*Task requirements*:
Quote the text of every record below word for word, leaving out the pictures.

[Short-answer chart tasks]
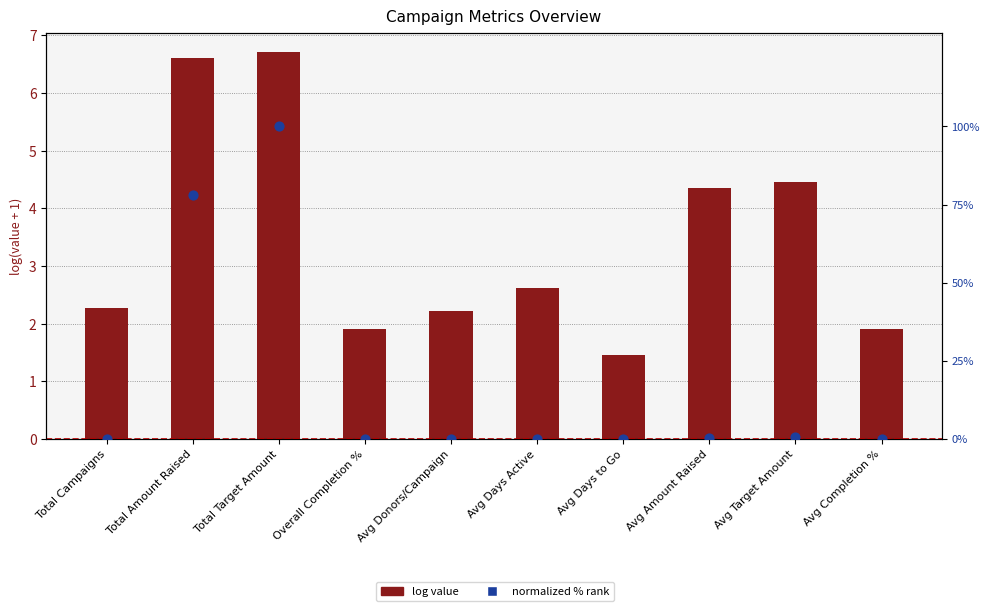

Is the value of normalized % rank at Overall Completion % greater than the value of log value at Avg Target Amount?

No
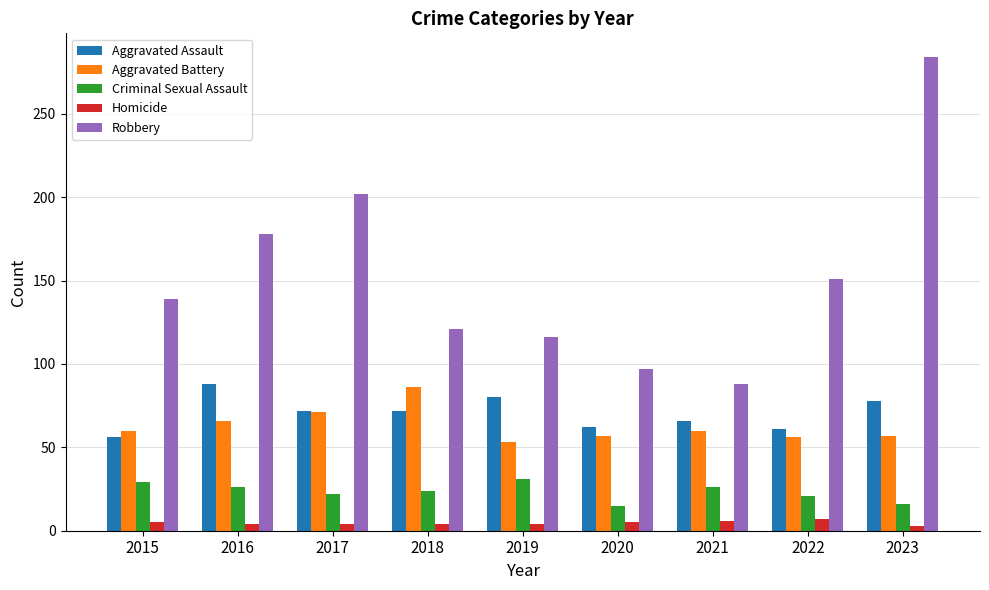

At how many categories does at least one series exceed 41?

9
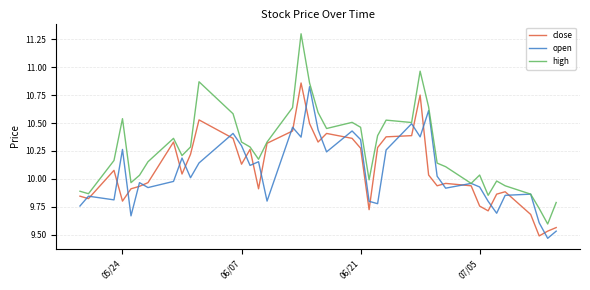

Which series has the largest total across all categories?

high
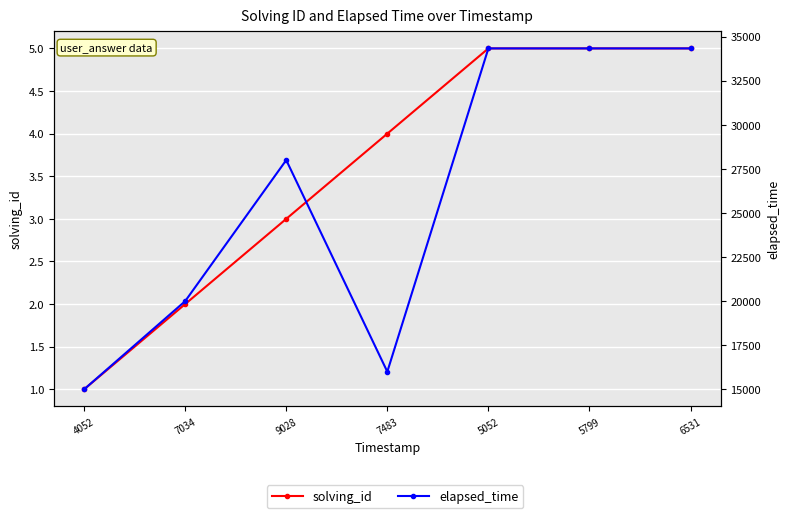

What is the approximate value of solving_id at 7034?

2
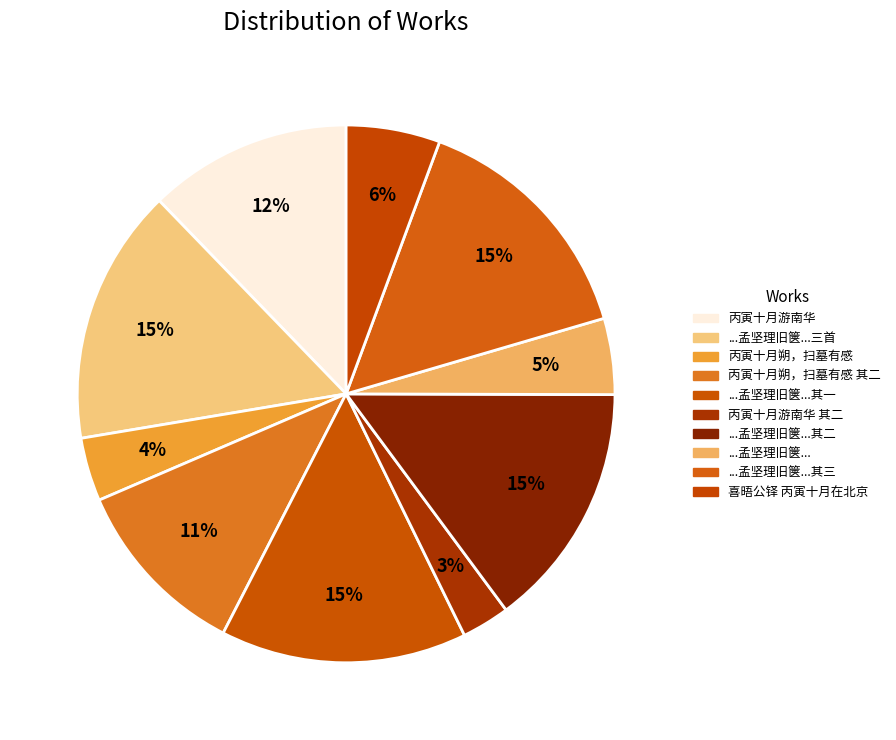

Which category has the biggest portion of the pie?

丙寅十月二十二日孟坚理旧箧见纯老送行诗有见及语因次其韵三首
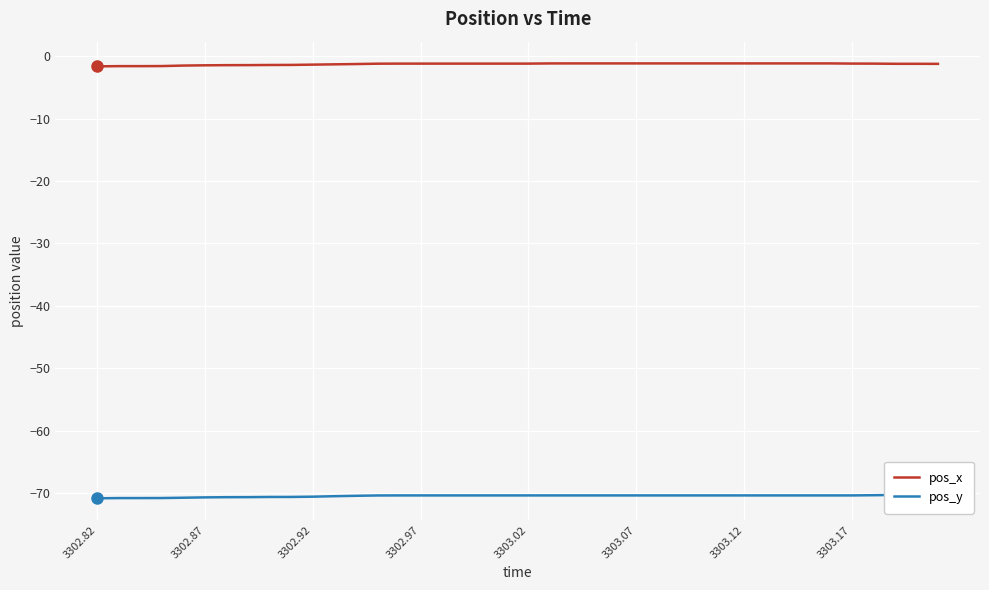

What is the lowest value of the pos_x series?

-1.6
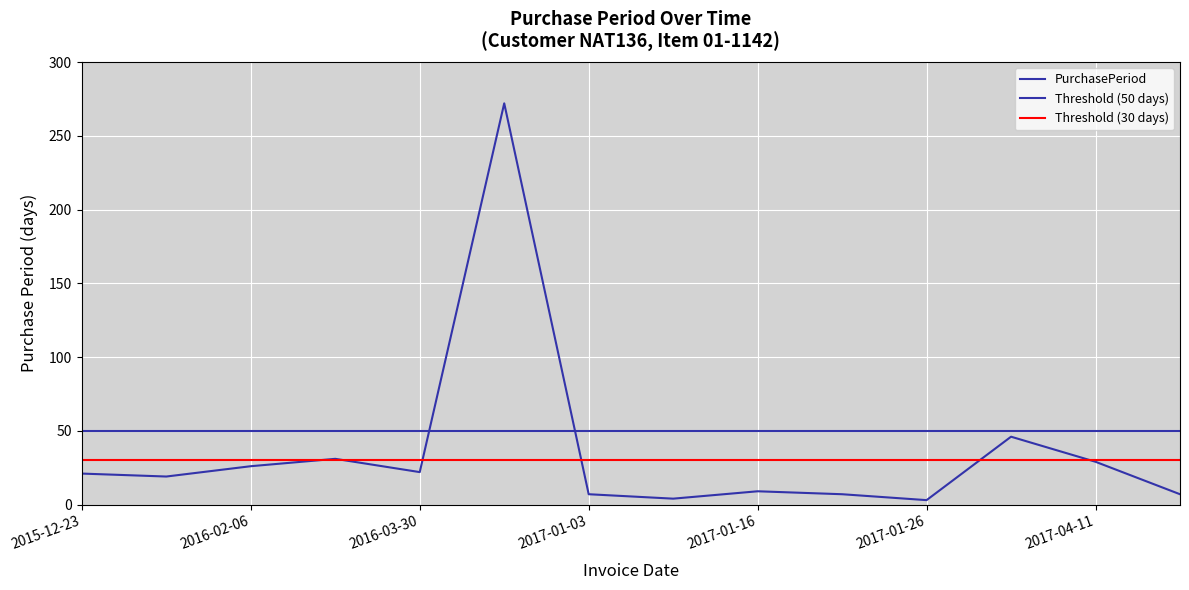

How many interior local peaks (higher than both neighbors) does the data have?

4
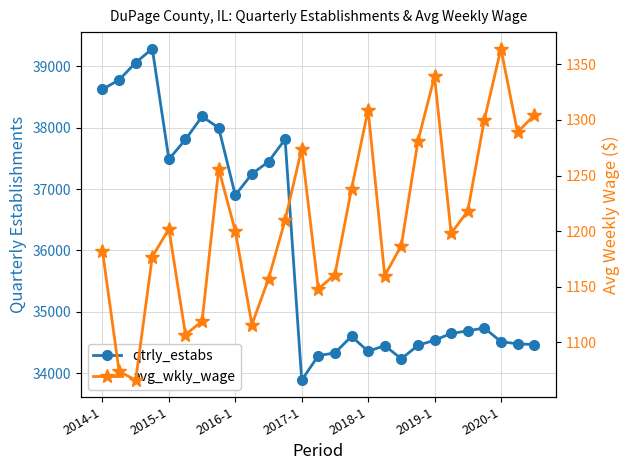

True or false: qtrly_estabs has a value of 34353 at 2018-1.

True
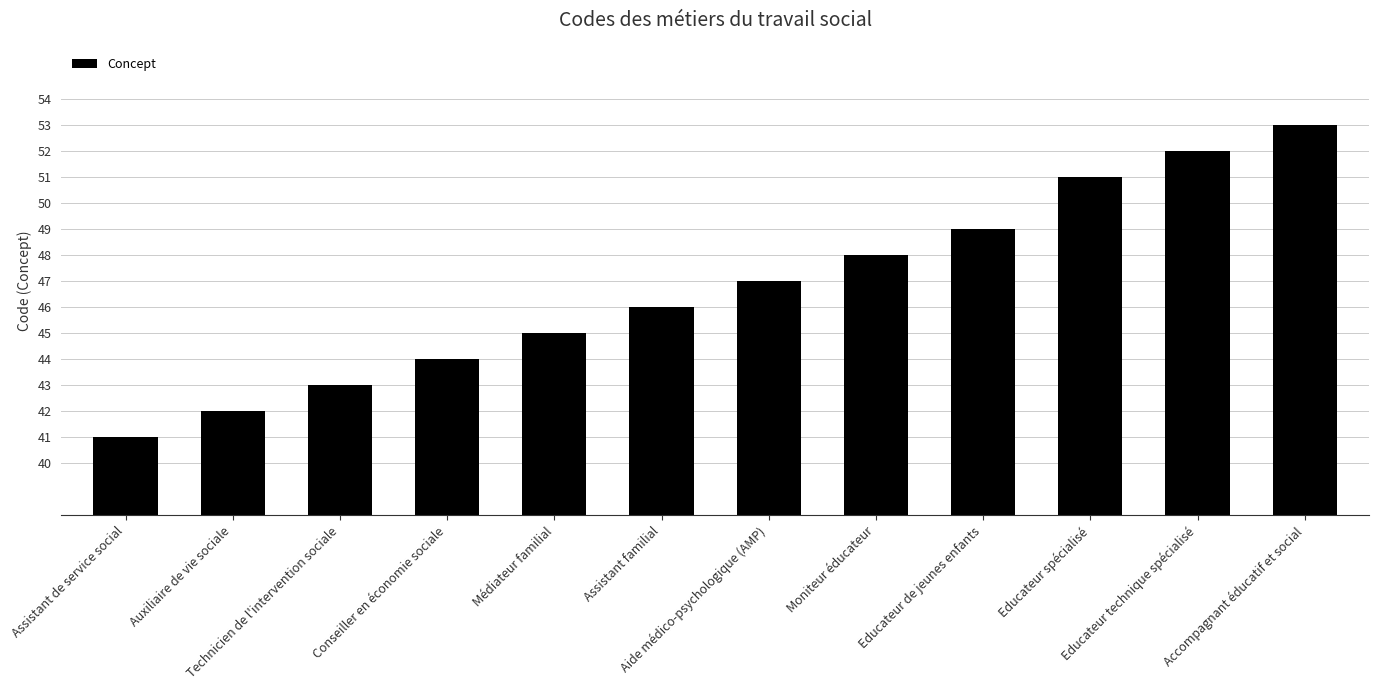

What position from the right is Assistant familial?

7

*Exercise answer*:
Is the value of normalized % rank at Overall Completion % greater than the value of log value at Avg Target Amount?

No

At how many categories does at least one series exceed 41?

9

Which series has the largest total across all categories?

high

What is the approximate value of solving_id at 7034?

2

Which category has the biggest portion of the pie?

丙寅十月二十二日孟坚理旧箧见纯老送行诗有见及语因次其韵三首

What is the lowest value of the pos_x series?

-1.6

How many interior local peaks (higher than both neighbors) does the data have?

4

True or false: qtrly_estabs has a value of 34353 at 2018-1.

True

What position from the right is Assistant familial?

7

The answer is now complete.